The main part of the RV840 chip consists of ten SIMD cores (just as many as in the RV770), each one containing 16 blocks of superscalar streaming processors. The superscalar nature of these processors hasn't changed since RV670. According to AMD, the GPU contains 10*16*5=800 scalar 32-bit streaming processors.

All features of the GPU remain the same. Except for one important feature that has to do with GPU computations. As you may remember, the same units are used for 64-bit computations of double precision in previous GPUs, but the computing rate drops. However, according to official specifications published on the AMD's website, the RV840 Juniper does not support double precision calculations.

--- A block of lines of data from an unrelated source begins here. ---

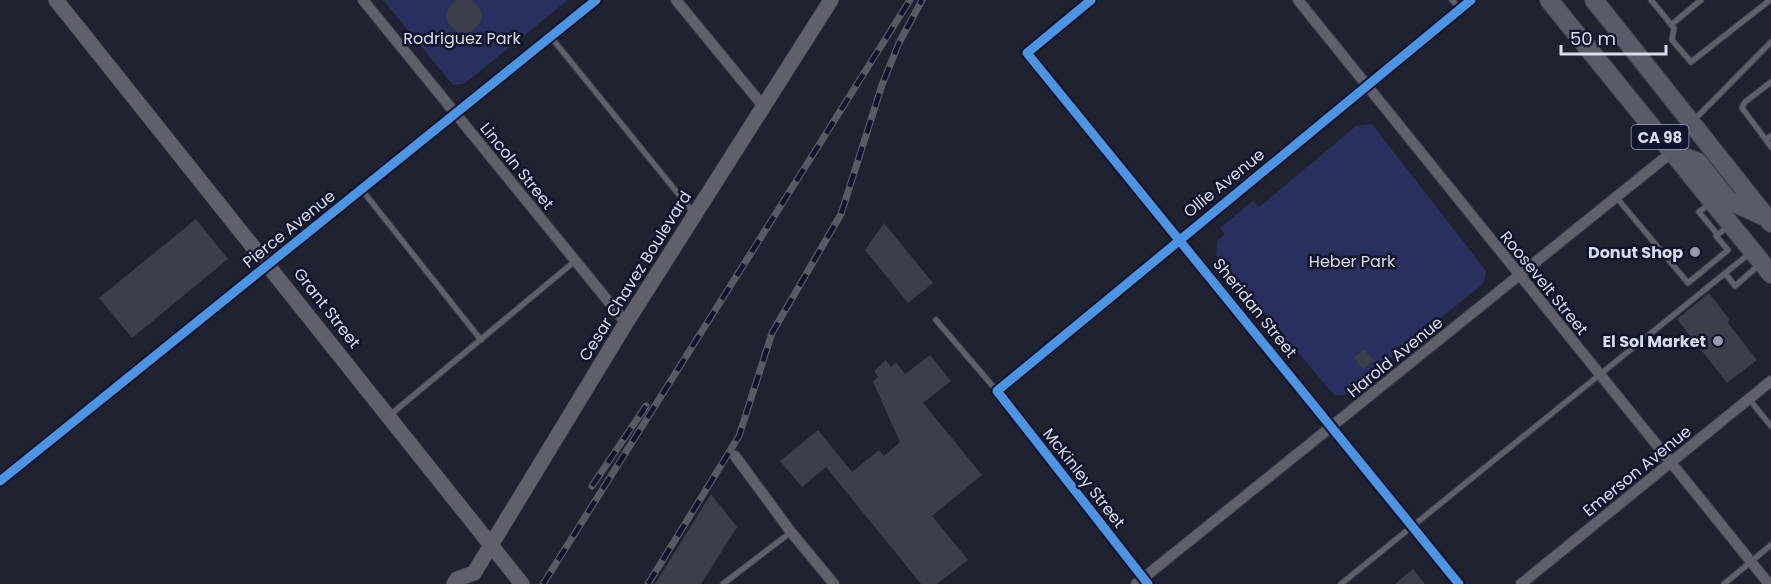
<svg xmlns="http://www.w3.org/2000/svg" width="1771" height="584" viewBox="0 0 1771 584" font-family="Poppins,sans-serif">
<style>
.green{fill:#29305d}
.building{fill:#3b3e4b}
.lines{fill:none;stroke-linecap:round;stroke-linejoin:round}
.lane-casing{stroke:#3c3e4a;stroke-width:7}
.street-casing{stroke:#3c3e4a;stroke-width:12}
.secondary-casing{stroke:#3c3e4a;stroke-width:16}
.primary-casing{stroke:#3c3e4a;stroke-width:20}
.lane{stroke:#5e606b;stroke-width:5}
.street{stroke:#5e606b;stroke-width:10}
.secondary{stroke:#5e606b;stroke-width:15}
.primary{stroke:#585b69;stroke-width:18}
.rail-casing{stroke:#585a66;stroke-width:7}
.rail{stroke:#10142c;stroke-width:4.5;stroke-dasharray:14;stroke-linecap:butt}
.cycleway-casing{stroke:#10142c;stroke-width:13}
.cycleway{stroke:#4d94e3;stroke-width:9}
.poi-dot{fill:#979bac;stroke:#10142c;stroke-width:2}
.labels{text-anchor:middle;dominant-baseline:central;stroke-width:5;stroke-linejoin:round;paint-order:stroke}
.shield{fill:#10142c;stroke:#9ca0b4;stroke-width:1.5}
.shield-label{font-size:15px;font-weight:bold;fill:#d8dcee}
.park-label{font-size:16px;fill:#d9def0;stroke:#10142c}
.street-label{font-size:16px;fill:#d8dcee;stroke:#10142c}
.poi-label{font-size:16px;font-weight:bold;fill:#d8dcee;stroke:#10142c;text-anchor:end}
</style>
<rect width="100%" height="100%" fill="#1f2230"/>
<path class="green" d="M383,0H568L464,84L453,85Z
M1372,124L1486,271L1484,283L1345,395H1334L1216,256L1217,241L1225,234L1220,228L1253,201L1259,207L1356,126Z"/>
<path class="building" d="M447 16a17 17 0 1 1 34 0a17 17 0 1 1-34 0Z
M196,219L228,259L132,338L99,298Z
M884,223L933,283L908,303L865,250Z
M1709,293L1729,319L1728,323L1757,360L1727,383L1677,319Z
M1364,349L1374,361L1363,369L1354,358Z
M930,355L951,381L923,403L982,475L932,516L968,560L937,584H921L826,467L802,487L780,461L818,430L852,472L879,450L884,456L900,442L873,382L878,377L874,371L886,360L891,367L896,362L905,374Z
M711,494L737,527L701,584H655Z
M1413,569L1425,584H1395Z"/>
<g class="lines">
<g class="lane-casing">
<path id="lane" d="M1452,0L1460,9
M1651,0L1674,28L1672,40L1691,62L1770,0
M1671,25L1701,0
M550,36L693,212
M1694,120L1771,42
M1771,136L1766,140L1771,147
M1766,140L1742,108L1745,102L1771,82
M362,190L481,340
M1616,197L1688,283L1728,250L1716,236L1729,226
M1710,203L1699,212L1718,235
M1725,273L1735,286L1760,264
M936,320L997,391
M1749,399L1771,426
M390,415L575,261
M723,584L791,532
M1341,584L1750,253
M1724,584L1771,545"/>
</g>
<g class="street-casing">
<path id="street" d="M363,0L626,323
M676,0L763,106
M1091,0L1027,53L1459,584
M1298,0L1769,584
M735,456L791,532L834,584
M0,481L596,0
M1136,584L1672,152
M1148,584L997,391L1471,0
M1521,584L1771,381"/>
</g>
<g class="secondary-casing">
<path id="secondary" d="M56,0L522,584
M454,584L457,579L474,573L626,323L831,0"/>
</g>
<g class="primary-casing">
<path id="primary" d="M1549,0L1771,274
M1594,0L1771,223
M1673,153L1698,162L1728,200L1763,216"/>
</g>
<use href="#lane" class="lane"/>
<use href="#street" class="street"/>
<use href="#secondary" class="secondary"/>
<use href="#primary" class="primary"/>
<g class="rail-casing">
<path id="rail" d="M592,486L646,406
M543,584L910,0
M648,584L739,436L772,333L841,214L882,85L899,43L922,0"/>
</g>
<use href="#rail" class="rail"/>
<g class="cycleway-casing">
<path id="cycleway" d="M1091,0L1027,53L1459,584
M0,481L596,0
M1148,584L997,391L1471,0"/>
</g>
<use href="#cycleway" class="cycleway"/>
</g>
<g class="poi-dot">
<circle cx="1695" cy="252" r="6"/>
<circle cx="1718" cy="341" r="6"/>
</g>
<g class="labels">
<rect class="shield" x="1631.5" y="125" width="57" height="24" rx="4.5"/>
<g class="shield-label">
<text x="1660" y="137">CA 98</text>
</g>
<g class="park-label">
<text x="462" y="38">Rodriguez Park</text>
<text x="1352" y="261">Heber Park</text>
</g>
<g class="street-label">
<text transform="translate(517 166) rotate(51)">Lincoln Street</text>
<text transform="translate(1224 183) rotate(-39)">Ollie Avenue</text>
<text transform="translate(289 229) rotate(-39)">Pierce Avenue</text>
<text transform="translate(635 276) rotate(-58)">Cesar Chavez Boulevard</text>
<text transform="translate(1544 283) rotate(51)">Roosevelt Street</text>
<text transform="translate(327 308) rotate(52)">Grant Street</text>
<text transform="translate(1255 308) rotate(51)">Sheridan Street</text>
<text transform="translate(1395 357) rotate(-39)">Harold Avenue</text>
<text transform="translate(1637 471) rotate(-39)">Emerson Avenue</text>
<text transform="translate(1084 478) rotate(52)">McKinley Street</text>
</g>
<g class="poi-label">
<text x="1683" y="252">Donut Shop</text>
<text x="1706" y="341">El Sol Market</text>
</g>
</g>
<path d="M1561 45v9h105v-9" fill="none" stroke="#d8dcee" stroke-width="3"/>
<text x="1570" y="45" font-size="18" fill="#d8dcee" stroke="#10142c" stroke-width="4.5" paint-order="stroke">50 m</text>
</svg>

Is it bad or is it possible to do without double precision in relatively inexpensive GPUs? That's not very good for GPU computing, of course. It's always useful to have identical features for all GPUs for any price range. On the other hand, if it helps cut down manufacturing costs and prices for end users, it really makes sense. Even single precision is rarely used in domestic GPGPU tasks, to say nothing of double precision.

So, relatively many stream processors in combination with the other modifications (the increased number of instructions executed per cycle, MUL and ADD execution per cycle, a new instruction Sum of Absolute Differences) give the RV840 high performance in single precision computing (both generic and graphical).

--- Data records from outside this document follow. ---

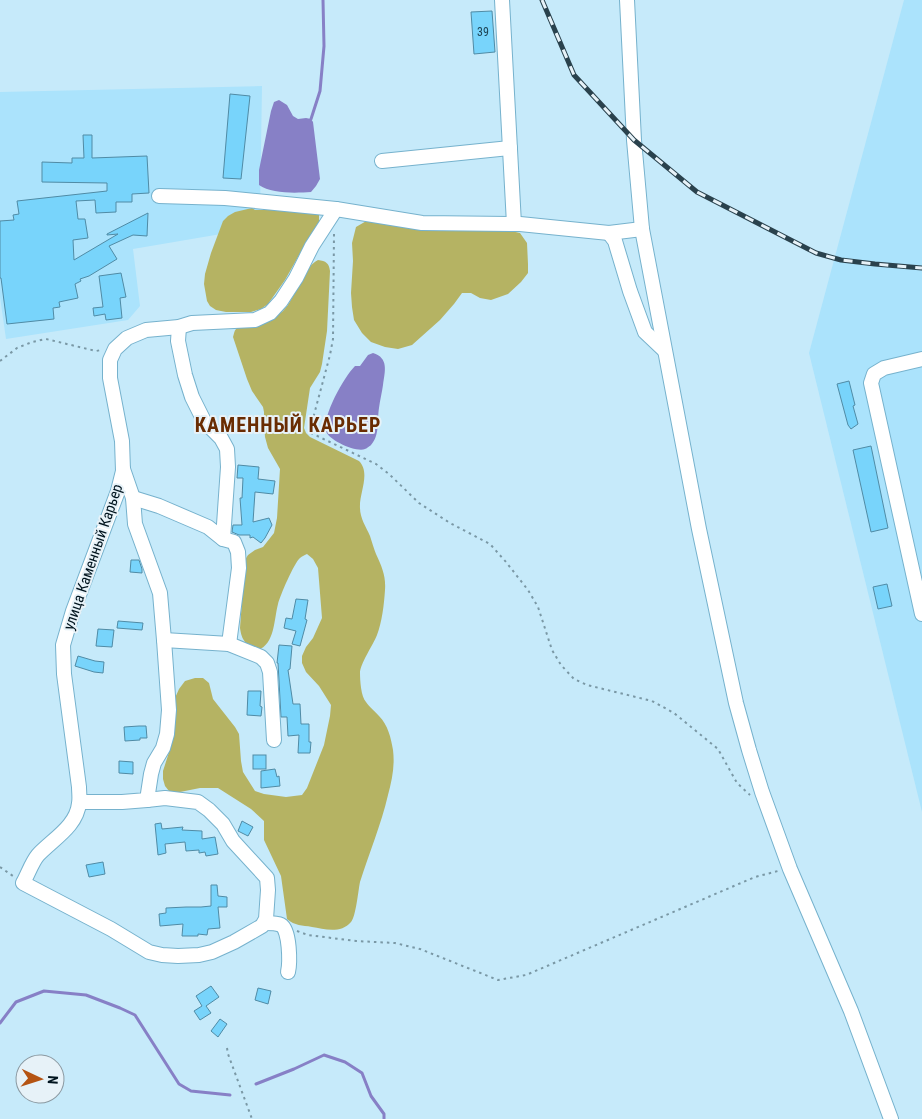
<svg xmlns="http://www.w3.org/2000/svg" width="922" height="1119" viewBox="0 0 922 1119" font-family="'Roboto Condensed',sans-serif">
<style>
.built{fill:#abe3fc}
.forest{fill:#b5b363}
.water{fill:#8780c6}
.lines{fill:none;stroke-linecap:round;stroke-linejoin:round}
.stream{stroke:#8780c6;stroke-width:3}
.building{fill:#78d4fb;stroke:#508ba5}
.minor-casing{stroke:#76b2cd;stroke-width:16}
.path{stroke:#7a98a5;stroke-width:2;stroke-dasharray:2.5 4;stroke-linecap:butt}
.minor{stroke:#fff;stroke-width:14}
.rail-casing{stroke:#2a424d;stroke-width:5}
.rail{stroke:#e7f2f8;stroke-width:3;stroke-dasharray:9;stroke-linecap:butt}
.labels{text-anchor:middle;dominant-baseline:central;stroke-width:4;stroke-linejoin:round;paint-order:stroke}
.number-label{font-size:12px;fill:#1e4455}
.street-label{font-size:15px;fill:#00141e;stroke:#e7f2f8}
.district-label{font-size:20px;font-weight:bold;letter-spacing:1px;fill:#692c02;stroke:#e7f2f8}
</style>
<rect width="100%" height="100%" fill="#c6eafa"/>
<g class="built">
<polygon points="904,0 922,0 922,812 809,353"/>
<polygon points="262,86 260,212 227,233 133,249 140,306 128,320 6,339 0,297 0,92"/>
</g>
<g class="forest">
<polygon points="266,207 319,213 319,226 307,241 285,280 268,304 261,309 251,312 226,312 216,310 210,306 207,301 204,284 205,274 211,253 223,221 228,216 235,212 252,208 255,210 263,210"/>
<polygon points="368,220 472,230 511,231 520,233 527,243 528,264 528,273 521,282 508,294 491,300 480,298 471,293 462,293 454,304 440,320 412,345 398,349 385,347 371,342 362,333 354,320 352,307 351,293 353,261 352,243 356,227"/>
<path d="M 318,260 C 326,261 329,263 330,271 L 327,331 L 322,364 L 320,372 L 310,388 L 304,428 L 306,433 L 310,437 L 359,461 C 371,473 359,493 360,508 C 360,518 366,527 370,536 C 372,542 374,549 376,554 C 382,567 386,576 385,590 C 384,605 382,622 377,635 C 373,645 360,664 360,673 C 360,680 361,697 366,702 C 369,707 375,711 379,716 C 388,725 391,738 393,750 C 395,766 392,780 388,795 C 381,825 369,853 360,882 C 358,892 356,916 351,922 C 341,934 324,929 312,927 C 302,925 295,926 287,919 L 281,876 L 264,840 L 264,821 L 251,809 L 218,788 L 200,788 L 175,793 L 169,791 L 165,786 L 163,779 L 163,771 L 171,746 L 175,698 L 179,689 L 185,681 L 195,678 L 203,678 L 209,683 L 213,699 L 235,727 L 239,734 L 241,761 L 243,772 L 255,791 L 264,794 L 286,797 L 302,795 L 307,788 L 324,745 L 330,716 L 331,705 L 319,686 L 306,672 L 302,663 L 302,656 L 306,647 L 313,638 L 322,618 L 318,568 L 313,559 L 307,554 C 305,555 302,556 300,558 C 294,563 280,596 278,604 C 274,619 275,644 258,650 C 246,644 242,642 240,628 L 245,560 L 248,555 L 255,550 L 263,547 L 274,533 L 277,518 L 280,469 L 268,448 L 265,437 L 264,423 L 264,412 L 263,407 L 252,391 L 247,379 L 233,337 C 234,334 234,331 236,329 C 240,325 256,325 263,323 C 270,321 277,316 283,311 C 296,298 302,268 318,260 Z"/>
</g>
<g class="water">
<path d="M 279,100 L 287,105 L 293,116 L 298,119 L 306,118 L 311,119 L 313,122 L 320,179 L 316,186 L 311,192 C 296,193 271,194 259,185 L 259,170 L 271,111 L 274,102 Z"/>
<path d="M 373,353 C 389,358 385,371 383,385 C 382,392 380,400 379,408 C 377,420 380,435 371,445 C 371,445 366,449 365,449 C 357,453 328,440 326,431 C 322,416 344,377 355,366 L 360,366 L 368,355 Z"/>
</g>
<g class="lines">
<g class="stream">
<polyline points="311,119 320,91 324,46 323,0"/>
<polyline points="0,1023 16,1002 44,991 86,995 120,1008 135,1015 179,1084 191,1091 230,1095"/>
<polyline points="256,1084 294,1069 324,1055 345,1062 362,1073 371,1096 384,1114 384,1119"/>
</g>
</g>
<g class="building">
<polygon points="492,11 495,52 474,54 471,12"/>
<polygon points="230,94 250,96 241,179 223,178"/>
<polygon points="83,135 92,135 92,158 147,156 149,193 132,194 132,202 116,202 116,212 96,213 95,200 76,201 78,219 85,219 88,238 73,240 74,260 118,234 107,235 107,234 148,213 147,236 133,235 109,246 117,259 89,276 80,279 81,281 75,284 78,298 59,302 60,307 53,308 54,319 7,324 1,278 0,278 0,221 14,220 13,215 19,214 17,201 107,191 107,183 42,182 42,162 72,163 72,158 84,158"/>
<polygon points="121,273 126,297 120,298 122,318 106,320 105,314 94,316 93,308 103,307 99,276"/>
<polygon points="849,381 855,405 853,406 858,424 851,429 848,425 837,384"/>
<polygon points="871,446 888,528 871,532 853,450"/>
<polygon points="238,465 259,467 258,479 275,481 273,494 255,492 253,522 269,518 272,525 265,538 261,543 253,537 250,538 250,535 239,535 232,532 233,525 242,525 240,498 242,498 243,478 237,478"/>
<polygon points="131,560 139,560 142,569 142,573 130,572"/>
<polygon points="887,584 892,606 878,609 873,587"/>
<polygon points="296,599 308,600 305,619 307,620 300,646 292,644 296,631 284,628 286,618 292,619"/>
<polygon points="118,621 143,623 142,630 117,628"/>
<polygon points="98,629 114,630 112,647 96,646"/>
<polygon points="279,645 292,646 290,669 288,670 293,704 300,704 301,724 309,724 309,742 311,742 310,753 298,753 299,735 288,736 287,717 281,717 278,663 277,663"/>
<polygon points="78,656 95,661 104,662 103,673 94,672 75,666"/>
<polygon points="248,691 261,691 260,706 262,707 261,716 247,715"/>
<polygon points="139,726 146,726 147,738 140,738 140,740 125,741 124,727"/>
<rect x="253" y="755" width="13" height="14"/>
<polygon points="119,761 133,762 133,774 119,773"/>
<polygon points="275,769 277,777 279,776 280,786 261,788 261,771"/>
<polygon points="242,821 253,827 248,836 238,831"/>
<polygon points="161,823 162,829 183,827 182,830 202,831 202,839 215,837 218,854 206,856 205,852 199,853 199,850 186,851 185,842 165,844 166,853 158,855 155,824"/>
<polygon points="103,862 105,874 89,877 86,865"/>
<polygon points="211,885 217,885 218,896 227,897 227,907 218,907 220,928 208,929 207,935 198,934 198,936 182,936 183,924 160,926 159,914 166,913 166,908 186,907 201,907 211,906"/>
<polygon points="211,986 219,997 206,1006 211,1013 200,1020 194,1011 202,1006 196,996"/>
<polygon points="258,988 271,991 268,1004 255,1000"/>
<polygon points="220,1019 227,1024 218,1037 211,1031"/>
</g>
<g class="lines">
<g class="minor-casing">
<g id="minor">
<polyline points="502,0 514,224"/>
<polyline points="627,0 634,140 642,229 699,529 736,703 749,750 762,792 790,869 851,1011 891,1119"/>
<polyline points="382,161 510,148"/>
<polyline points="159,196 225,198 336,209 422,223 520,224 609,233 642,229"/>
<polyline points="609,233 615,241 630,291 645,332 664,350"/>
<polyline points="179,327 178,341 185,375 192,397 204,421 221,438 227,449 228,467 223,539"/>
<polyline points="922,359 884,368 874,374 871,383 922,614"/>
<polyline points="133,498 159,506 208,527 223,539 234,542 238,552 239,568 229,644"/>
<polyline points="164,640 229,644 261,657 267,663 270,672 274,740"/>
<path d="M 147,800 L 165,798 L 198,802 L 209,810 L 223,824 L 233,841 L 267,878 L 268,890 L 266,919 L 262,926 L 234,942 L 212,952 L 199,955 L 178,956 L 162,955 L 149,952 L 111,929 L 23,883 C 28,874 32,862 38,855 C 53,839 77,826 79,803 C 80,798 79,792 79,787 L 64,674 L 63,645 L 73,611 L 118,491 L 123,471 L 122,441 L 110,378 L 110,360 L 115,349 L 127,338 L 146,330 L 179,327 L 192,323 L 255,320 L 270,313 L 281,301 L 296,278 L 312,246 L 336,209"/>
<polyline points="80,802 122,802 147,800 151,774 154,763 163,748 167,734 169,710 164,640 160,593 135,524 133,498 123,469"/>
<path d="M 265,923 C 270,923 277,923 281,925 C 290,930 290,963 288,972"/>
</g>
</g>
<g class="path">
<polyline points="334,234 333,339 330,355 311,426 311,433 376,464 389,474 419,503 450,523 490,544 506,562 528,590 538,607 552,650 561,665 574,679 587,685 652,701 674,713 718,749 737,783 750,795"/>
<polyline points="0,361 17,348 32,342 46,339 96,351 101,350"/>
<polyline points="0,867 13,876"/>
<polyline points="297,931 308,935 356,941 395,943 420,949 498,980 526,975 755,877 778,871"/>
<polyline points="227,1048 228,1054 252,1119"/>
</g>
<use href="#minor" class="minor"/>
<g class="rail-casing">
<polyline id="rail" points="542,0 574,75 634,140 697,192 816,253 841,260 875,264 922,268"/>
</g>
<use href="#rail" class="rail"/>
</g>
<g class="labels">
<g class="number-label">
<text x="483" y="32">39</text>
</g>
<g class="street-label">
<text transform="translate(93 557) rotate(-71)">улица Каменный Карьер</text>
</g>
<g class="district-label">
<text x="288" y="425">КАМЕННЫЙ КАРЬЕР</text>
</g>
</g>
<g transform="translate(40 1079) rotate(94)"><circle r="24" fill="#e7f2f8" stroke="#8b99a1"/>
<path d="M0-4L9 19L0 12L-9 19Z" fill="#b55413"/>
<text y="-8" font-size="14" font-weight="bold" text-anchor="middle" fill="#00141e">N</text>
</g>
</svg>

All new GPUs of the RV8xx series, including the RV840 Juniper, support the new algorithm of anisotropic filtering that offers higher quality. Texture MIP levels are not arranged in perfect circles. Our analysis of quality and performance of anisotropic filtering and full-screen antialiasing will be ready in the nearest future. As for now, we can compare the old and the new algorithms (pay attention to smoothness of transitions between MIP levels and geometric accuracy of circles):

You can read about the other changes in TMUs and ROPs in our Cypress review. The new solutions now support supersampling to antialias not only polygon edges, but also textures, and pixel shaders, which improves the overall render quality.

The new mid-end GPU possesses the same memory controllers of GDDR5 memory, which were optimized in the RV8xx architecture. On the whole, everything is just like in Cypress, except for the relatively low video memory bandwidth, which may be the bottleneck of the HD 5700 series. However, the 128-bit bus also makes sense, as the GPU surface has been reduced, and it's of paramount importance for AMD to provide low manufacturing costs. And GDDR5 memory bandwidth with a 128-bit bus is actually sufficient for such graphics cards. However, in some cases we can expect this card to be outperformed by the HD 4870/4890 with significantly higher memory bandwidth provided by the 256-bit memory bus.